Nos anos 70, o que mais atraía turistas à Suécia era a propalada liberdade sexual, divulgada até mesmo por instituições oficiais para atrair mão-de-obra imigrante ao país. A Suécia foi o primeiro país europeu a liberar a pornografia e era procurada pelos liveshows, espetáculos em que atores faziam sexo em um teatro e os assistentes eram muitas vezes convidados a participar da festa. (Aqui no Brasil, livrinho sueco dava cadeia, como se constituísse uma ameaça às instituições do país). Além da pornografia, o bem-estar da social-democracia nórdica era sua segunda marca registrada. Mas não foi a pornografia nem o bem-estar social o que mais me marcou na Suécia. E sim um pequeno incidente do cotidiano.
Fui postar uma carta. Na fenda de uma caixa automática, pus uma moeda de duas coroas. Em vez de uma cartela com selos, recebi de volta um impresso com um pedido de desculpas. Não havia mais selos na caixa. Para recuperar minhas coroas – ou os selos – teria de telefonar para um número X.
Decidi pagar para ver. Estava na Suécia há menos de um mês e falava o sueco precariamente. Os problemas começaram com meu nome, que na língua lá deles se pronuncia Ianér. Do outro lado da linha, uma voz me pediu para soletrá-lo. E como é que diz jota em sueco? Pacientemente, a moça aventou outras palavras. Confirmei a letra que, descobri então, pronunciava-se "ií". Mas o pior estava por vir. Eu morava na Öregrundsgatan, informação que tampouco foi fácil de passar. Muito bem – disse a moça – amanhã, às 11hs, o senhor receberá o equivalente, em selos, a duas coroas. O senhor prefere a série do rei ou a série da ponte?
Recém-chegado naquelas bandas, apenas balbuciando o idioma local, eu preferia mesmo era piedade. Qualquer uma, respondi. Dia seguinte, mal passavam dois ou três minutos das onze, o carteiro enfia um envelope em minha porta. Nele vinham os selos, série do rei, com um compungido pedido de desculpas dos Correios.

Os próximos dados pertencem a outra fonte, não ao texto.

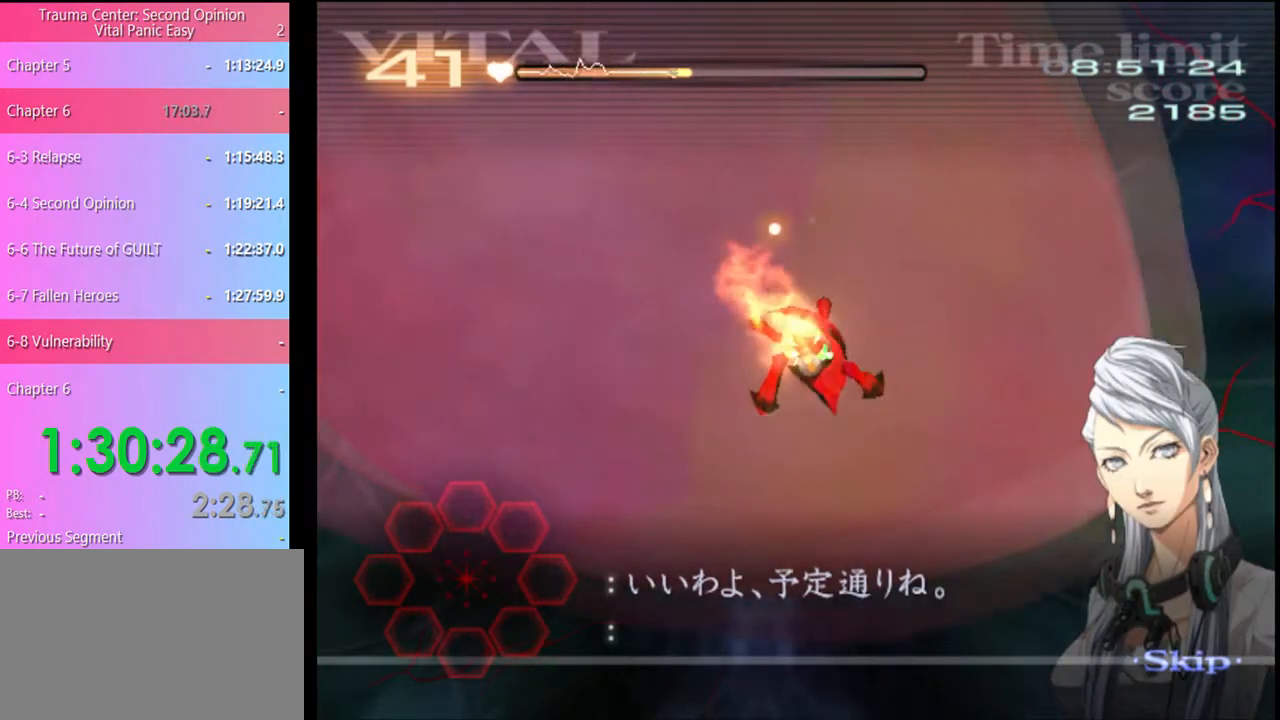
{"keys": ["w"], "mouse": [], "events": []}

Estou na Europa! – pensei, incrédulo. Este terá sido o episódio mais marcante de meus dias de Suécia. Lá, o Estado respeitava os direitos mínimos do cidadão. Um ano depois, encerradas minhas deambulações por aqueles nortes, voltei ao Brasil. Em Porto Alegre, fui telefonar de um orelhão e a máquina engoliu a ficha. Chamei a CRT, expliquei o caso, perguntei como devia fazer para telefonar. Ora, ponha outra ficha – me respondeu a moça.
Subi em meus tamancos. Eu quero a minha ficha de volta. A moça disse nada poder fazer. Pedi para falar com seu superior. Ela me passou alguém que também me sugeriu pôr outra ficha. Respondi que não pretendia pôr ficha nenhuma, queria a minha de volta, etc., pedi falar para com seu superior, falei com outro superior, repetiu-se toda a lenga-lenga e esta terceira e última instância me bateu o telefone na cara. Indignado, fui à televisão reivindicar meus direitos. O próprio jornalista que comentou o fato deveria estar pensando que eu havia voltado pirado da Escandinávia, contaminado talvez por alguma escandinavite aguda.
Nada disso. Eu havia vivido em um país onde o cidadão era respeitado. Para um brasileiro, isto era mais marcante que qualquer liveshow. Não por acaso, os países socialistas proibiam seus cidadãos de viajar à Europa ocidental. O viajante voltaria comparando.
Por que um operário, alemão como eu e meu vizinho – perguntava-se o alemão oriental – pode comprar na hora um Mercedes e eu tenho de esperar cinco anos para comprar um Trabant? Por que os dentistas usam anestesia em outros países, enquanto eu tenho de extrair dentes sem anestesia? Por que as universidades européias têm máquinas de xerox à disposição dos alunos e eu tenho de registrar na polícia até mesmo uma máquina datilográfica? Estas notícias não chegavam apenas a partir das viagens de ocidentais a seus parentes do outro lado, mas também através da televisão e do rádio que conseguiam burlar fronteiras. Os soviéticos consideravam um perigo viajar. E por isso proibiam as viagens.
Mais tarde ocorreu o inverso. O PC português, por exemplo, proibia seus militantes de ir a Moscou. Ao voltar, eles nada queriam saber com o comunismo.
De fato, viajar é perigoso. Viajar leva a comparar. E comparar leva a pensar. Melhor ficar em Dom Pedrito.